Lai urged the government to carry out a full re-assessment of costs, including environmental pollution, and benefits.

Academics have echoed the Civil Party's reservations.

Law Cheung Kwok, associate director of the Aviation Policy & Research Centre at the Chinese University of Hong Kong, said planning and studies for major infrastructure projects should be initiated by the government rather than advocates.

"There are concerns about the cost and environmental impact of the three-runway system," he said. "Hong Kong will need a third runway and that's imperative, but what about building a shorter or narrower one to minimise pollution and costs?"

INDUSTRY SUPPORT

Hong Kong-based Cathay Pacific Airways, the world's largest air cargo carrier, welcomed the airport authority's recommendation for the runway.

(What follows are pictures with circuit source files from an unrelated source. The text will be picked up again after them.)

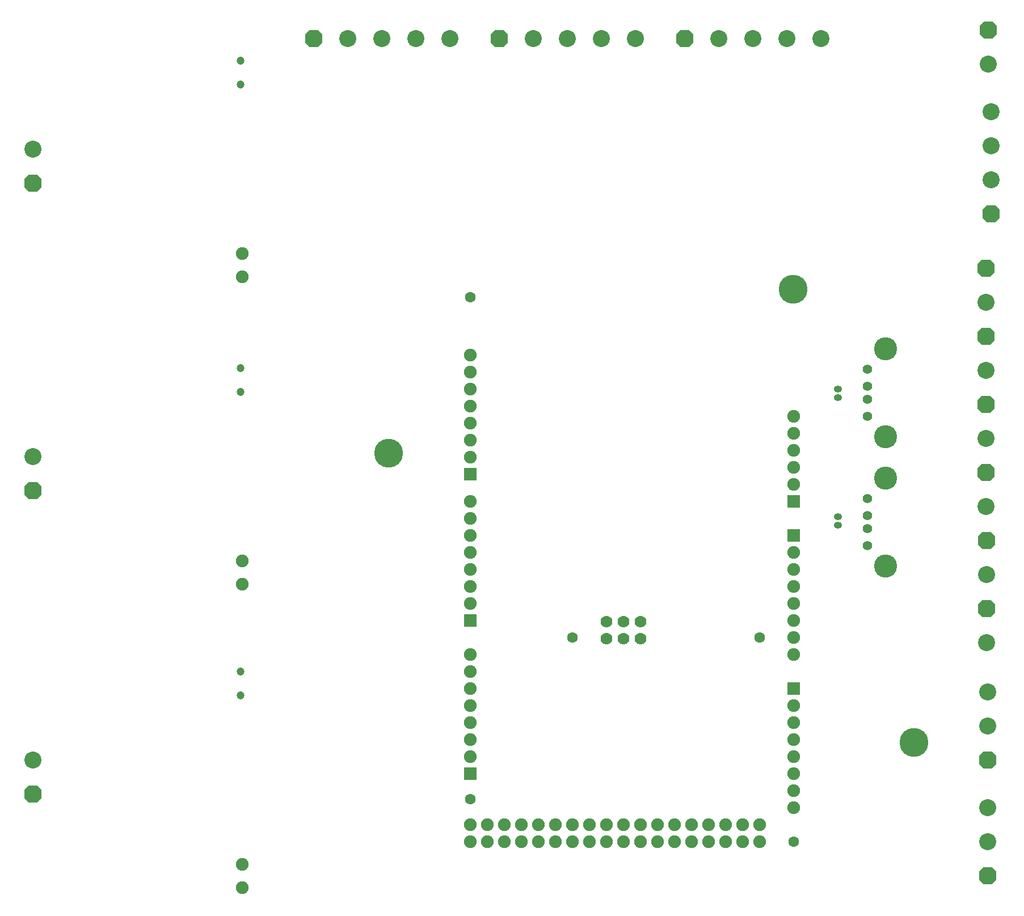
<source format=gbr>
%TF.GenerationSoftware,Altium Limited,Altium Designer,19.1.5 (86)*%
G04 Layer_Color=255*
%FSLAX26Y26*%
%MOIN*%
%TF.FileFunction,Pads,Bot*%
%TF.Part,Single*%
G01*
G75*
%TA.AperFunction,ComponentPad*%
G04:AMPARAMS|DCode=32|XSize=100mil|YSize=100mil|CornerRadius=0mil|HoleSize=0mil|Usage=FLASHONLY|Rotation=270.000|XOffset=0mil|YOffset=0mil|HoleType=Round|Shape=Octagon|*
%AMOCTAGOND32*
4,1,8,-0.025000,-0.050000,0.025000,-0.050000,0.050000,-0.025000,0.050000,0.025000,0.025000,0.050000,-0.025000,0.050000,-0.050000,0.025000,-0.050000,-0.025000,-0.025000,-0.050000,0.0*
%
%ADD32OCTAGOND32*%

%ADD33C,0.100000*%
%ADD34C,0.055906*%
%ADD35C,0.135827*%
G04:AMPARAMS|DCode=36|XSize=100mil|YSize=100mil|CornerRadius=0mil|HoleSize=0mil|Usage=FLASHONLY|Rotation=0.000|XOffset=0mil|YOffset=0mil|HoleType=Round|Shape=Octagon|*
%AMOCTAGOND36*
4,1,8,0.050000,-0.025000,0.050000,0.025000,0.025000,0.050000,-0.025000,0.050000,-0.050000,0.025000,-0.050000,-0.025000,-0.025000,-0.050000,0.025000,-0.050000,0.050000,-0.025000,0.0*
%
%ADD36OCTAGOND36*%

%ADD37O,0.047244X0.039370*%
%ADD38C,0.074803*%
%ADD39C,0.047244*%
%TA.AperFunction,ViaPad*%
%ADD40C,0.170000*%
%TA.AperFunction,ComponentPad*%
%ADD41R,0.074803X0.074803*%
%ADD42C,0.070000*%
%TA.AperFunction,ViaPad*%
%ADD43C,0.062992*%
D32*
X5801669Y1820370D02*
D03*
Y2220370D02*
D03*
X5800000Y2620000D02*
D03*
Y3020000D02*
D03*
Y3420000D02*
D03*
Y3820000D02*
D03*
X5811669Y5220370D02*
D03*
X5830000Y4140000D02*
D03*
X5810000Y250000D02*
D03*
Y930000D02*
D03*
X198331Y2513095D02*
D03*
X198331Y4319630D02*
D03*
X198331Y729630D02*
D03*
D33*
X5801669Y1620370D02*
D03*
Y2020370D02*
D03*
X5800000Y2420000D02*
D03*
Y2820000D02*
D03*
Y3220000D02*
D03*
Y3620000D02*
D03*
X5811669Y5020370D02*
D03*
X5830000Y4740000D02*
D03*
Y4540000D02*
D03*
Y4340000D02*
D03*
X5810000Y650000D02*
D03*
Y450000D02*
D03*
X4830000Y5170000D02*
D03*
X4630000D02*
D03*
X4430000D02*
D03*
X4230000D02*
D03*
X5810000Y1330000D02*
D03*
Y1130000D02*
D03*
X2650000Y5170000D02*
D03*
X2450000D02*
D03*
X2250000D02*
D03*
X2050000D02*
D03*
X3740000D02*
D03*
X3540000D02*
D03*
X3340000D02*
D03*
X3140000D02*
D03*
X198331Y2713095D02*
D03*
X198331Y4519630D02*
D03*
X198331Y929630D02*
D03*
D34*
X5100944Y2369370D02*
D03*
Y2290630D02*
D03*
Y2467795D02*
D03*
Y2192205D02*
D03*
X5100947Y3129370D02*
D03*
Y3050630D02*
D03*
Y3227795D02*
D03*
Y2952205D02*
D03*
D35*
X5207637Y2588661D02*
D03*
Y2071339D02*
D03*
X5207640Y3348661D02*
D03*
Y2831339D02*
D03*
D36*
X4030000Y5170000D02*
D03*
X1850000D02*
D03*
X2940000D02*
D03*
D37*
X4930000Y3110000D02*
D03*
Y3060000D02*
D03*
Y2310000D02*
D03*
Y2360000D02*
D03*
D38*
X1430000Y3770000D02*
D03*
Y3907795D02*
D03*
X1430000Y1963465D02*
D03*
Y2101260D02*
D03*
X1430000Y317795D02*
D03*
Y180000D02*
D03*
X4470000Y550000D02*
D03*
Y450000D02*
D03*
X4370000Y550000D02*
D03*
Y450000D02*
D03*
X4270000Y550000D02*
D03*
Y450000D02*
D03*
X4170000Y550000D02*
D03*
Y450000D02*
D03*
X4070000Y550000D02*
D03*
Y450000D02*
D03*
X3970000Y550000D02*
D03*
Y450000D02*
D03*
X3870000Y550000D02*
D03*
Y450000D02*
D03*
X3770000Y550000D02*
D03*
Y450000D02*
D03*
X3670000D02*
D03*
Y550000D02*
D03*
X3570000D02*
D03*
Y450000D02*
D03*
X3470000Y550000D02*
D03*
Y450000D02*
D03*
X3370000Y550000D02*
D03*
Y450000D02*
D03*
X3270000Y550000D02*
D03*
Y450000D02*
D03*
X3170000Y550000D02*
D03*
Y450000D02*
D03*
X3070000Y550000D02*
D03*
Y450000D02*
D03*
X2970000Y550000D02*
D03*
Y450000D02*
D03*
X2870000Y550000D02*
D03*
Y450000D02*
D03*
X2770000Y550000D02*
D03*
Y450000D02*
D03*
X4670000Y1150000D02*
D03*
Y1250000D02*
D03*
Y650000D02*
D03*
Y750000D02*
D03*
Y850000D02*
D03*
Y950000D02*
D03*
Y1050000D02*
D03*
X2770000D02*
D03*
Y950000D02*
D03*
Y1550000D02*
D03*
Y1450000D02*
D03*
Y1350000D02*
D03*
Y1250000D02*
D03*
Y1150000D02*
D03*
X4670000Y2050000D02*
D03*
Y2150000D02*
D03*
Y1550000D02*
D03*
Y1650000D02*
D03*
Y1750000D02*
D03*
Y1850000D02*
D03*
Y1950000D02*
D03*
X2770000D02*
D03*
Y1850000D02*
D03*
Y2450000D02*
D03*
Y2350000D02*
D03*
Y2250000D02*
D03*
Y2150000D02*
D03*
Y2050000D02*
D03*
X4670000Y2550000D02*
D03*
Y2650000D02*
D03*
Y2750000D02*
D03*
Y2850000D02*
D03*
Y2950000D02*
D03*
X2770000Y2810000D02*
D03*
Y2710000D02*
D03*
Y3310000D02*
D03*
Y3210000D02*
D03*
Y3110000D02*
D03*
Y3010000D02*
D03*
Y2910000D02*
D03*
D39*
X1420000Y4902205D02*
D03*
Y5040000D02*
D03*
X1420000Y3095669D02*
D03*
Y3233465D02*
D03*
X1420000Y1450000D02*
D03*
Y1312205D02*
D03*
D40*
X4665000Y3697000D02*
D03*
X5375500Y1036000D02*
D03*
X2289500Y2733500D02*
D03*
D41*
X4670000Y1350000D02*
D03*
X2770000Y850000D02*
D03*
X4670000Y2250000D02*
D03*
X2770000Y1750000D02*
D03*
X4670000Y2450000D02*
D03*
X2770000Y2610000D02*
D03*
D42*
X3770000Y1645000D02*
D03*
Y1745000D02*
D03*
X3670000Y1645000D02*
D03*
Y1745000D02*
D03*
X3570000Y1645000D02*
D03*
Y1745000D02*
D03*
D43*
X2770000Y3650000D02*
D03*
X3370000Y1650000D02*
D03*
X4470000D02*
D03*
X4670000Y450000D02*
D03*
X2770000Y700000D02*
D03*
%TF.MD5,b32e1d37dc1219588635623415464798*%
M02*

</source>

"A third runway is the only viable option to ensure the long-term competitiveness of Hong Kong as an important international financial centre, trading and logistics hub, tourism destination, and professional services capital," Cathay's chief executive John Slosar said in a statement.

Hong Kong overtook Memphis in 2010 as the world's busiest air cargo hub on the back of strong import and export growth in China, especially the Pearl River Delta region. The airport ranked third worldwide in terms of international passenger flows in 2010 after London and Paris.

There are five major airports around the greater Pearl River Delta -- Hong Kong, Guangzhou, Macau, Shenzhen and Zhuhai, of which four have announced or are looking into expansion plans.